Q: Was it a difficult adjustment from high school to college lacrosse?
A: It’s a double edged sword (I tried thinking of a better comparison, that one is so overdone). On one hand the amount of time you have to commit, the opportunities you have to sacrifice, the constant early mornings, and unholy amounts of running you have to endure makes you realize that HS lacrosse really is fun, and that in some ways your in the big leagues now (granted I am only D3, and from what I hear from my D1 friends things are unfathomably worse, so be weary). But on the other end you have a team, and not just a team you spend 2 hours in the afternoon with. No, your team becomes your family (another cliched simile), right from Day 1 and you rarely find yourself without them. While High School lax was much less of a job, College Lax gives you a healthy salary of friendship and camaraderie that I think few get to experience in their life. Currently I’m studying abroad with 3 of my teammates in Australia. I haven’t been without them for the last 6 weeks, and I couldn’t be happier.

Q: It was a tough winter back east last year. What was the coldest temperature you practiced or played in?
A: Just as snowfall can make things hazy, so too can it blur your memories. To be honest most of the time from February to April is bitterly cold; some days are better, some are worse.  But overall I try to forget the specifics of those months; or I experienced prolonged brain freeze and actually can’t remember. Either way the game of note was our season opener against Cabrini. It was looking like I would be a decent day, but starting at the opening whistle a small amount of snow fall started to percolate to the turf, and by halftime they have to shovel the white stuff off the lines so we could play. By the ending whistle it had frozen over to ice, and everyone started playing some real timid lacrosse because of the threat of slipping. But hey, lacrosse is a spring sport.
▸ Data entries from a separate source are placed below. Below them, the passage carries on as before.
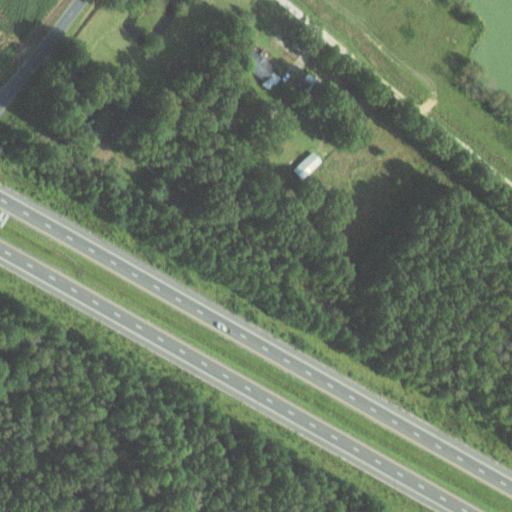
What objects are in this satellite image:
road: (40, 50)
building: (263, 68)
building: (314, 86)
road: (399, 92)
road: (256, 343)
road: (232, 380)
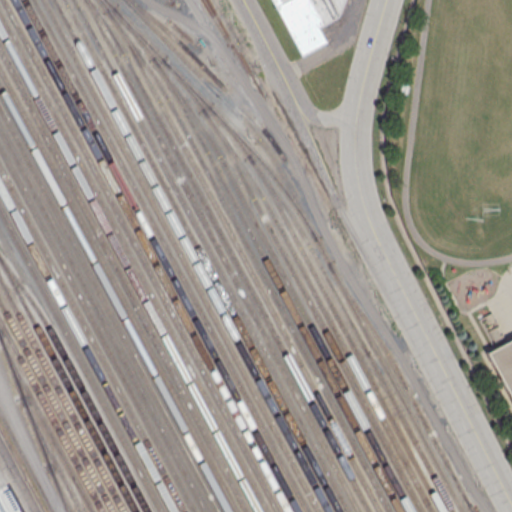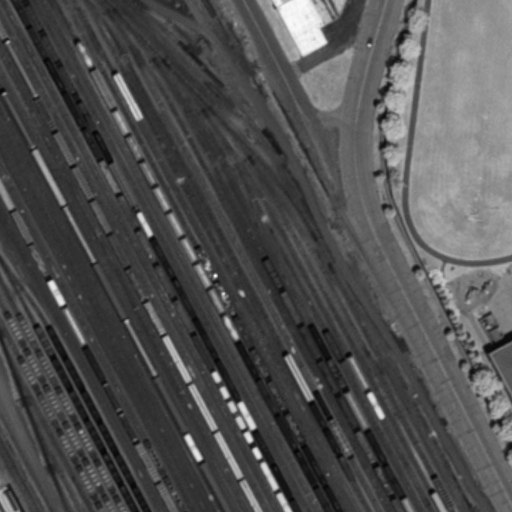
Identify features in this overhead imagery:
building: (306, 20)
building: (304, 21)
road: (329, 49)
road: (274, 64)
railway: (210, 75)
railway: (215, 113)
road: (322, 116)
road: (354, 116)
track: (464, 132)
road: (332, 183)
railway: (315, 239)
railway: (249, 252)
railway: (270, 253)
railway: (230, 254)
railway: (201, 255)
railway: (211, 255)
railway: (221, 255)
railway: (139, 256)
railway: (149, 256)
railway: (160, 256)
railway: (170, 256)
railway: (180, 256)
railway: (190, 256)
railway: (243, 260)
railway: (133, 263)
railway: (127, 273)
railway: (306, 278)
railway: (123, 281)
railway: (276, 283)
railway: (118, 291)
railway: (113, 300)
railway: (339, 303)
railway: (312, 309)
railway: (107, 310)
railway: (102, 319)
railway: (97, 329)
railway: (345, 333)
railway: (91, 340)
railway: (86, 350)
railway: (80, 361)
building: (502, 363)
building: (503, 364)
road: (436, 372)
railway: (77, 382)
railway: (404, 384)
railway: (67, 385)
railway: (61, 396)
railway: (56, 406)
railway: (50, 416)
railway: (32, 424)
railway: (44, 424)
railway: (50, 454)
railway: (26, 462)
road: (16, 479)
power plant: (13, 485)
railway: (58, 488)
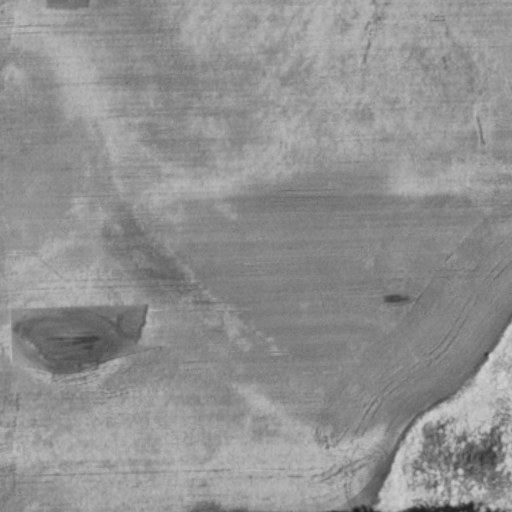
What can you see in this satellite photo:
road: (256, 508)
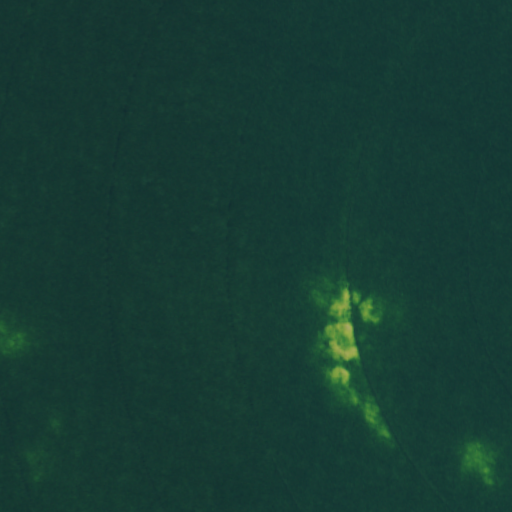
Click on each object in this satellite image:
crop: (255, 256)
Q: Carne Asada Burrito or Philly Cheese?
A: I’ll have to go with carne asada burrito, but I’d be a liar if I said I didn’t have a “healthy” amount of cheesesteaks while at school. It’s an existential question that shouldn’t be asked and can’t be answered. Though, if you’re in the Philly area and looking for a real cheese-stake (try avoiding the tourist trap Pat’s and Geno’s) travel to Manayunk and go to Dalessandro’s. Easily the best.

Q: Can the Tartans make it 3 out of 4 in 2016?
A: Short answer: yes. Long Answer: Being a part of the first championship team, and having it be my last season, has made me think about the legacy in a more temporal scope. It’s not necessarily about if they’ll win this next season, but how much they will win moving forward. I believe you’re about to see a period of dominance from the fighting plaid.